> [REQUIRED TASKS]:
**A.** Answer these questions using the story of Lilly's bark.
(i) What did the narrator press an ear against to listen?
(ii) What breed is Lilly's canine companion?
(iii) Where were the dogs moved to sleep after the rescue?
**B.** Write out the story of Lilly's bark, starting with "There were a" and going on through "to my bark?", and swap "garage" for "barn".

And so it was, the evening this week when God saw fit to slightly quench a parched Western Washington with a minor rainstorm, that Lilly stepped beyond the best friend and jester roles to became a hero, instead. It all started when I was roused from a deep sleep by the sound of raindrops and distant thunder and what? Is that Lilly — barking? That can’t be! I thought to myself as I pressed my ear against the screen of our bedroom window to listen as carefully as possible.

It was, indeed, our Lilly … barking in regular intervals and jumping against the dog run fence out back. Sliding into our jeans and grabbing flashlights, my husband and I hurried outside into the dark and the moisture to discover our golden retriever — Lilly’s beloved canine companion — wedged neck first in the gate and choking.

“Darn dog!” my husband hollered as the thunder grew louder and our combined fear increased. “I’ll pull the gate out down here and you push his head back inside the run!”

There were a few tense moments and the nearby animals seemed to understand the danger. Lilly silently stood nearby without her customary licking. The horses thundered our way and abruptly stopped behind us to watch in sustained curiosity. Bolstered by the crowd we pushed Jacob the retriever out of danger, opened the gate, and moved our beloved wimps into the garage, to sleep away from that scary thunder.

It was that bark — the one we almost never hear — that prompted the rescue and speaks to me today as I ponder the choice to make some noise. Are there times in my life when I simply speak way too much and those around me stop listening because they have heard it all before? Do I quiet myself regularly enough to tune in to God’s wisdom — so when I do have something to say it is worth listening to? Is there saving grace in my words or a painful bite to my bark?


Fill my mouth with worthwhile stuff,

then nudge me when I’ve said enough.

> [ITEMS]:
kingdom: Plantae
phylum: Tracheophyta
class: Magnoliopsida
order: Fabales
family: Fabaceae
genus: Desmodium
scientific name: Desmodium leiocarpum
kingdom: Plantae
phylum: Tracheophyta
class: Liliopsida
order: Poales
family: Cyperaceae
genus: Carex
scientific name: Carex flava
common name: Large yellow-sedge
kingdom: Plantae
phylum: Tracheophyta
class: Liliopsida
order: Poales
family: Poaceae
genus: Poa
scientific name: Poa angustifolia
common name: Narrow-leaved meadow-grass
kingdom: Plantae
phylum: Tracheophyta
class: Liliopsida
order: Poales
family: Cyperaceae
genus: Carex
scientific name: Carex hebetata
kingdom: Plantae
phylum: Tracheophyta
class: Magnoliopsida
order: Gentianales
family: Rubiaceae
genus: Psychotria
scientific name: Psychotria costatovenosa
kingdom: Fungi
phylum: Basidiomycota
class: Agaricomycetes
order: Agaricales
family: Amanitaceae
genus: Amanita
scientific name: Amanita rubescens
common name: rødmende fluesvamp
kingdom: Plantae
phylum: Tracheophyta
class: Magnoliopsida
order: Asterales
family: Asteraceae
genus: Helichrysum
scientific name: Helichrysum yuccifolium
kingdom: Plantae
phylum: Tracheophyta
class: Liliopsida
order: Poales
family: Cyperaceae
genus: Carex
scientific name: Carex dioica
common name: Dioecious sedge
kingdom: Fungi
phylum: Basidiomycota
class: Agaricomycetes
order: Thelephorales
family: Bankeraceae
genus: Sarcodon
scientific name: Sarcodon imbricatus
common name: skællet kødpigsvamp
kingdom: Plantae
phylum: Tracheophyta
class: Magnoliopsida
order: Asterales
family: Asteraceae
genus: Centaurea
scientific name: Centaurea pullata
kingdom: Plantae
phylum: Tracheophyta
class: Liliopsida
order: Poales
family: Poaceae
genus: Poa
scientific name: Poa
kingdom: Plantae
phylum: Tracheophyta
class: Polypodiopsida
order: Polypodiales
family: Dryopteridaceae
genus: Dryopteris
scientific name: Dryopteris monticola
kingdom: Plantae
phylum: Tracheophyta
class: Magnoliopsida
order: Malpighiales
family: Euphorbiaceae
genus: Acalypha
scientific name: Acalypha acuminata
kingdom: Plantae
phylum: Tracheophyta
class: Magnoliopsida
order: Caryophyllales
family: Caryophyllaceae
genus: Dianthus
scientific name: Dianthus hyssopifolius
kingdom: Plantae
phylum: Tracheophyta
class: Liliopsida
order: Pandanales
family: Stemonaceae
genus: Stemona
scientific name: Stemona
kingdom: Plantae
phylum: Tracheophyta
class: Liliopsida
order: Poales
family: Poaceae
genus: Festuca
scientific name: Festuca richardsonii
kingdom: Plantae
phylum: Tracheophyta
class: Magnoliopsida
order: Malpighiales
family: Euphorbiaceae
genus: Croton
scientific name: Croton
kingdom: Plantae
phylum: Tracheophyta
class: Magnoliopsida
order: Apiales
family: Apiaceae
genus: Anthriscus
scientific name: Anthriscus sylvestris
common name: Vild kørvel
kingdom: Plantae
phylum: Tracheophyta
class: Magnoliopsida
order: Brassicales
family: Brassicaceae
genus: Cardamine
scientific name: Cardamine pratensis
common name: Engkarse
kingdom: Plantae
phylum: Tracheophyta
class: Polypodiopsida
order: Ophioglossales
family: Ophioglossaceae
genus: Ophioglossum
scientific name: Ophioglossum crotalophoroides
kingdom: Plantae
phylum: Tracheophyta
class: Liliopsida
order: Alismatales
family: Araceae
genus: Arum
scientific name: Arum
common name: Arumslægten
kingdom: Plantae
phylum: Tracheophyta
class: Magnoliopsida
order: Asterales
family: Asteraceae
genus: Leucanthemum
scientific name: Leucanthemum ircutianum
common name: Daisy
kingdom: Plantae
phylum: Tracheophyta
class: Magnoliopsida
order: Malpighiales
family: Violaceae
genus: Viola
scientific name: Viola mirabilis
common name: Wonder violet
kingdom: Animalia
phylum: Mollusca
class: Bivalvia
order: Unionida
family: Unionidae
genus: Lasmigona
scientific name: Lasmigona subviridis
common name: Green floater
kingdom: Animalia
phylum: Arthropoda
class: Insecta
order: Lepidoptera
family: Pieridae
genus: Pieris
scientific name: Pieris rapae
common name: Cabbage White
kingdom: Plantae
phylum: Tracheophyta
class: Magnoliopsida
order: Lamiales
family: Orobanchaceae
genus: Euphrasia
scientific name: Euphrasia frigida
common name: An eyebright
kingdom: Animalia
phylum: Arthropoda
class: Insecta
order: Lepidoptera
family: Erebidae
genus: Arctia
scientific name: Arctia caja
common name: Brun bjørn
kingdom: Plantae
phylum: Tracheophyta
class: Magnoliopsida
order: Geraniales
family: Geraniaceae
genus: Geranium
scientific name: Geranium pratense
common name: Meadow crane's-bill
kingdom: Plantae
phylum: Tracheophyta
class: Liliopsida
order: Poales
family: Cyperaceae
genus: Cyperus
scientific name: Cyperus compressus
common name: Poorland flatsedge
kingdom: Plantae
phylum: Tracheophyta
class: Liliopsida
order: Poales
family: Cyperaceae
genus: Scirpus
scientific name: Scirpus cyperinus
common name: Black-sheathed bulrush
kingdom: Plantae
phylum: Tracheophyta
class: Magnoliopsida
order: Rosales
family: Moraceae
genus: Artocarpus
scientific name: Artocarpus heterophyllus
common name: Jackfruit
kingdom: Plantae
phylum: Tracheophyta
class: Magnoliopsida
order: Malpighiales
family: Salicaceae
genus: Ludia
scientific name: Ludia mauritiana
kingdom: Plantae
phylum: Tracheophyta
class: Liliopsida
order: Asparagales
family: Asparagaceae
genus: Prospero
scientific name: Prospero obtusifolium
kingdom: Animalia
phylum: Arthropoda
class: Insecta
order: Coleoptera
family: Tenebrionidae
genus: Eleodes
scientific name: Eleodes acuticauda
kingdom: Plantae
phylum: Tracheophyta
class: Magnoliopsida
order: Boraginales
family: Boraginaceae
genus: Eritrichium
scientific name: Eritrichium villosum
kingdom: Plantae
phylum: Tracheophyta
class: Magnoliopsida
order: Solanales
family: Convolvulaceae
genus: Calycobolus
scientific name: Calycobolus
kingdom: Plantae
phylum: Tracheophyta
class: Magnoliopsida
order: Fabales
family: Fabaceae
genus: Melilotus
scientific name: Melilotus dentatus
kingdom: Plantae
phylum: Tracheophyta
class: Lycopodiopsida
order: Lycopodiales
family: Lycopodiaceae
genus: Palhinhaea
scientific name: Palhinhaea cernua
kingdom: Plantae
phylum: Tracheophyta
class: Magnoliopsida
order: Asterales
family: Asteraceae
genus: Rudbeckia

> [EXERCISE RESULTS]:
**A.**
(i) The screen of the bedroom window.
(ii) A golden retriever.
(iii) Into the garage.

**B.**
There were a few tense moments and the nearby animals seemed to understand the danger. Lilly silently stood nearby without her customary licking. The horses thundered our way and abruptly stopped behind us to watch in sustained curiosity. Bolstered by the crowd we pushed Jacob the retriever out of danger, opened the gate, and moved our beloved wimps into the barn, to sleep away from that scary thunder.

It was that bark — the one we almost never hear — that prompted the rescue and speaks to me today as I ponder the choice to make some noise. Are there times in my life when I simply speak way too much and those around me stop listening because they have heard it all before? Do I quiet myself regularly enough to tune in to God’s wisdom — so when I do have something to say it is worth listening to? Is there saving grace in my words or a painful bite to my bark?